Ольгу Андреевну жалели и бабы и, еще больше, мужчины, которые, как мне казалось, должны были ее жалеть оттого, что вот, мол, какая хорошая девка пропала. Каждый из мужчин при упоминании Ольги Андреевны ощущал какое-то смутное беспокойство, что-то вроде чувства вины перед нею за то, что все они оставляют ее без внимания. Поэтому мужчинам как бы стало легче, когда я повадился навещать ее. Случалось, что по спешному газетному делу я нужен был в редакции, но кто-нибудь говорил: «Он у Ольги Андреевны», — и меня старались подменить. Бывало, я сам, сбегая с вечернего дежурства, предупреждал, что иду к библиотекарше, и просил в случае необходимости послать за мной к ней на квартиру.
И вдруг все увидели, что наши встречи прекратились. Некоторое время на меня посматривали с удивлением; наконец общественность в лице комсорга не выдержала.
— Арон, ты что с Ольгой Андреевной? Поругались, что ли?
— Поругались.
Что еще можно этой общественности ответить?
— Зря, зря ты. — Комсорг серьезно насупился, хотя его безбровая морда к такому выражению была совершенно неприспособлена. — У нее, конечно, характер… Но ты, как человек, войди в ее положение. Мы тут вот подумали, — тебе надо с ней это… опять наладить. Давай схожу к ней, поговорю, скажу, что ты хочешь прийти? Нам, понимаешь, генерал когда еще наказывал, чтоб, значит, Ольгу Андреевну беречь и к ней… это… внимательность проявлять. Да не получалось. А ты, в аккурат, в самый раз к ней, с книгами там, со стихами. Она, вроде, дочка его друга, с фронта еще… Как, Арон? А?

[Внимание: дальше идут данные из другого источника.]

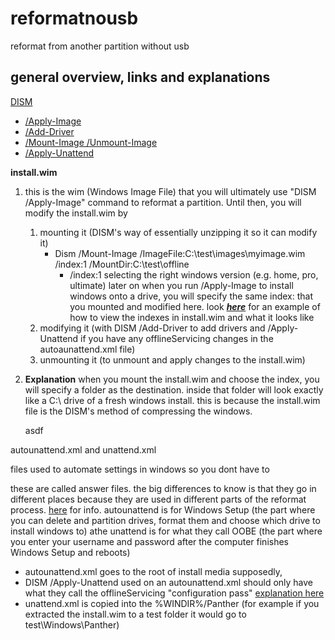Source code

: # reformatnousb
reformat from another partition without usb

## general overview, links and explanations
[DISM](https://docs.microsoft.com/en-us/windows-hardware/manufacture/desktop/what-is-dism?view=windows-11)
* [/Apply-Image](https://docs.microsoft.com/en-us/windows-hardware/manufacture/desktop/dism-image-management-command-line-options-s14?view=windows-11#apply-image)
* [/Add-Driver](https://docs.microsoft.com/en-us/windows-hardware/manufacture/desktop/add-and-remove-drivers-to-an-offline-windows-image?view=windows-11)
* [/Mount-Image /Unmount-Image](https://docs.microsoft.com/en-us/windows-hardware/manufacture/desktop/mount-and-modify-a-windows-image-using-dism?view=windows-11)
* [/Apply-Unattend](https://docs.microsoft.com/en-us/windows-hardware/manufacture/desktop/dism-unattended-servicing-command-line-options?view=windows-11#apply-unattend)

**install.wim**
  1. this is the wim (Windows Image File) that you will ultimately use "DISM /Apply-Image" command to reformat a partition. Until then, you will modify the install.wim by
     1. mounting it (DISM's way of essentially unzipping it so it can modify it)
        * Dism /Mount-Image /ImageFile:C:\test\images\myimage.wim /index:1 /MountDir:C:\test\offline
          * /index:1 selecting the right windows version (e.g. home, pro, ultimate) later on when you run /Apply-Image to install windows onto a drive, you will specify the same index: that you mounted and modified here. look [**_here_**](https://www.tenforums.com/general-support/162980-what-index-number-how-do-i-find-thank-you-post2000764.html?s=ab6904756d100e190fc1593666d2cc3d#post2000764) for an example of how to view the indexes in install.wim and what it looks like
     2. modifying it (with DISM /Add-Driver to add drivers and /Apply-Unattend if you have any offlineServicing changes in the autoaunattend.xml file)
     3. unmounting it (to unmount and apply changes to the install.wim)

  2. **Explanation**  when you mount the install.wim and choose the index, you will specify a folder as the destination. inside that folder will look exactly like a C:\ drive of a fresh windows install. this is because the install.wim file is the DISM's method of compressing the windows.

     asdf 

autounattend.xml and unattend.xml

files used to automate settings in windows so you dont have to

these are called answer files. the big differences to know is that they go in different places because they are used in different parts of the reformat process. [here](https://win10.guru/answer-file-autounattend-xml-or-unattend-xml/) for info. autounattend is for Windows Setup (the part where you can delete and partition drives, format them and choose which drive to install windows to) athe unattend is for what they call OOBE (the part where you enter your username and password after the computer finishes Windows Setup and reboots)

* autounattend.xml goes to the root of install media supposedly,
* DISM /Apply-Unattend used on an autounattend.xml should only have what they call the offlineServicing "configuration pass" [explanation here](https://docs.microsoft.com/en-us/windows-hardware/manufacture/desktop/how-configuration-passes-work?view=windows-11)
* unattend.xml is copied into the %WINDIR%/Panther (for example if you extracted the install.wim to a test folder it would go to test\Windows\Panther)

Мне вдруг отчетливо представился знакомый подвал карцера, потому что кулак мой готовился сбить комсорга с ног, — я бы это сделал без большого труда, и уже со сладким замиранием глядел в узкий проход между редакционными столами, где комсорг стоял и где он должен был с грохотом долго лететь к противоположной стенке. Но меня вовремя остановила мысль: «Ольга!» Сплетня родится мгновенно, еще до того, как комсорг поднимется с пола, и липкая, обмусоленная в десятках ухмыляющихся ртов, прилепится к Олешке, и во взгляде каждого мужика, который будет глядеть на нее из-за библиотечного барьера, она увидит подленький, маленький интерес к себе!..

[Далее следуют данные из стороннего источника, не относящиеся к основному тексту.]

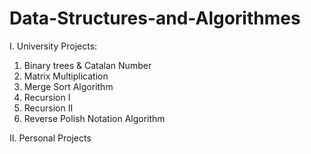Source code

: # Data-Structures-and-Algorithmes

I. University Projects:
  1. Binary trees & Catalan Number
  2. Matrix Multiplication
  3. Merge Sort Algorithm
  4. Recursion I
  5. Recursion II
  6. Reverse Polish Notation Algorithm

II. Personal Projects
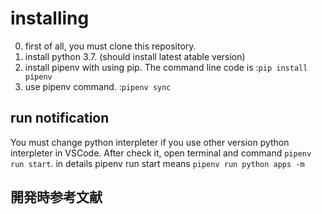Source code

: # installing

0. first of all, you must clone this repository.
1. install python 3.7. (should install latest atable version)
2. install pipenv with using pip. The command line code is :`pip install pipenv`
3. use pipenv command. :`pipenv sync`

## run notification

You must change python interpleter if you use other version python interpleter in VSCode.
After check it, open terminal and command `pipenv run start`.
in details pipenv run start means `pipenv run python apps -m`

## 開発時参考文献
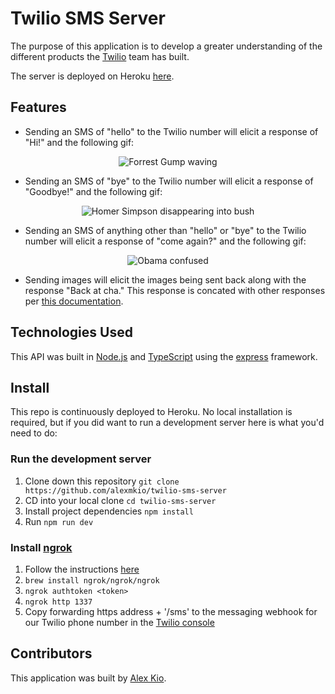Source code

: # Twilio SMS Server
The purpose of this application is to develop a greater understanding of the different products the [Twilio](https://www.twilio.com/) team has built.

The server is deployed on Heroku [here](https://ak-twilio-sms-server.herokuapp.com/).

## Features
* Sending an SMS of "hello" to the Twilio number will elicit a response of "Hi!" and the following gif:
<p align="center">
  <img src="https://c.tenor.com/zQWHcFPU1-gAAAAC/forrest-gump.gif" alt="Forrest Gump waving" />
</p>

* Sending an SMS of "bye" to the Twilio number will elicit a response of "Goodbye!" and the following gif:
<p align="center">
  <img src="https://media0.giphy.com/media/COYGe9rZvfiaQ/200.gif" alt="Homer Simpson disappearing into bush" />
</p>

* Sending an SMS of anything other than "hello" or "bye" to the Twilio number will elicit a response of "come again?" and the following gif:
<p align="center">
  <img src="https://c.tenor.com/oRhDoibDP0kAAAAM/barack-obama-former-us-president.gif" alt="Obama confused" />
</p>

* Sending images will elicit the images being sent back along with the response "Back at cha." This response is concated with other responses per [this documentation](https://www.twilio.com/docs/messaging/twiml/message#nouns).

## Technologies Used
This API was built in [Node.js](https://nodejs.org/) and [TypeScript](https://www.typescriptlang.org/) using the [express](https://expressjs.com/) framework.

## Install
This repo is continuously deployed to Heroku. No local installation is required, but if you did want to run a development server here is what you'd need to do:

### Run the development server
1. Clone down this repository `git clone https://github.com/alexmkio/twilio-sms-server`
2. CD into your local clone `cd twilio-sms-server`
3. Install project dependencies `npm install`
4. Run `npm run dev`

### Install [ngrok](https://ngrok.com/download)
1. Follow the instructions [here](https://www.youtube.com/watch?v=f9jE5ywz8cs)
2. `brew install ngrok/ngrok/ngrok`
3. `ngrok authtoken <token>`
4. `ngrok http 1337`
5. Copy forwarding https address + '/sms' to the messaging webhook for our Twilio phone number in the [Twilio console](https://console.twilio.com/)

## Contributors
This application was built by [Alex Kio](https://www.linkedin.com/in/alexkio/).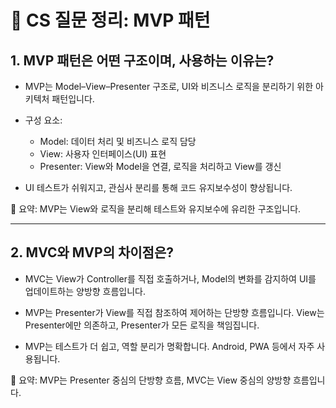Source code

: # 🧠 CS 질문 정리: MVP 패턴

## 1. MVP 패턴은 어떤 구조이며, 사용하는 이유는?

- MVP는 Model–View–Presenter 구조로, UI와 비즈니스 로직을 분리하기 위한 아키텍처 패턴입니다.

- 구성 요소:
  - Model: 데이터 처리 및 비즈니스 로직 담당
  - View: 사용자 인터페이스(UI) 표현
  - Presenter: View와 Model을 연결, 로직을 처리하고 View를 갱신

- UI 테스트가 쉬워지고, 관심사 분리를 통해 코드 유지보수성이 향상됩니다.

📌 요약: MVP는 View와 로직을 분리해 테스트와 유지보수에 유리한 구조입니다.

---

## 2. MVC와 MVP의 차이점은?

- MVC는 View가 Controller를 직접 호출하거나, Model의 변화를 감지하여 UI를 업데이트하는 양방향 흐름입니다.

- MVP는 Presenter가 View를 직접 참조하여 제어하는 단방향 흐름입니다. View는 Presenter에만 의존하고, Presenter가 모든 로직을 책임집니다.

- MVP는 테스트가 더 쉽고, 역할 분리가 명확합니다. Android, PWA 등에서 자주 사용됩니다.

📌 요약: MVP는 Presenter 중심의 단방향 흐름, MVC는 View 중심의 양방향 흐름입니다.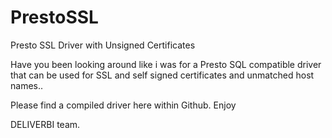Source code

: # PrestoSSL
Presto SSL Driver with Unsigned Certificates

Have you been looking around like i was for a Presto SQL compatible driver that can be used for SSL and self signed certificates and unmatched host names..

Please find a compiled driver here within Github. Enjoy

DELIVERBI team.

Я сколько мог спокойно ответил:
— Ладно. Если это общественное поручение, придется попробовать.
Комсомольский вождь подбадривающе закивал.
Так, значит, генерал приказал! Не только жалость, оказывается, и не только неловкость, которую здоровый испытывает при виде калеки, были причиной всеобщего чувства вины перед Ольгой Андреевной! Генерал приказал проявлять к ней внимательность, а у них не получалось!..
Внезапно мое раздраженное, озлобленное сознание пронзилось отвратительной догадкой: «И она?!.. проводить со мной время!.. И еще… ее возбуждение… преступить черту!.. Я нужен был для?!..» С ужасом оттолкнул я то, что помимо воли полезло в голову, сам испугавшись, будто страшного кошмара, этих измышлений. Я запретил себе так думать об Ольге, но укрытые где-то глубоко, спрятанные от логики, даже от определенности слов, копошились грязные подозрения и отравляли, казалось, сам воздух вокруг меня.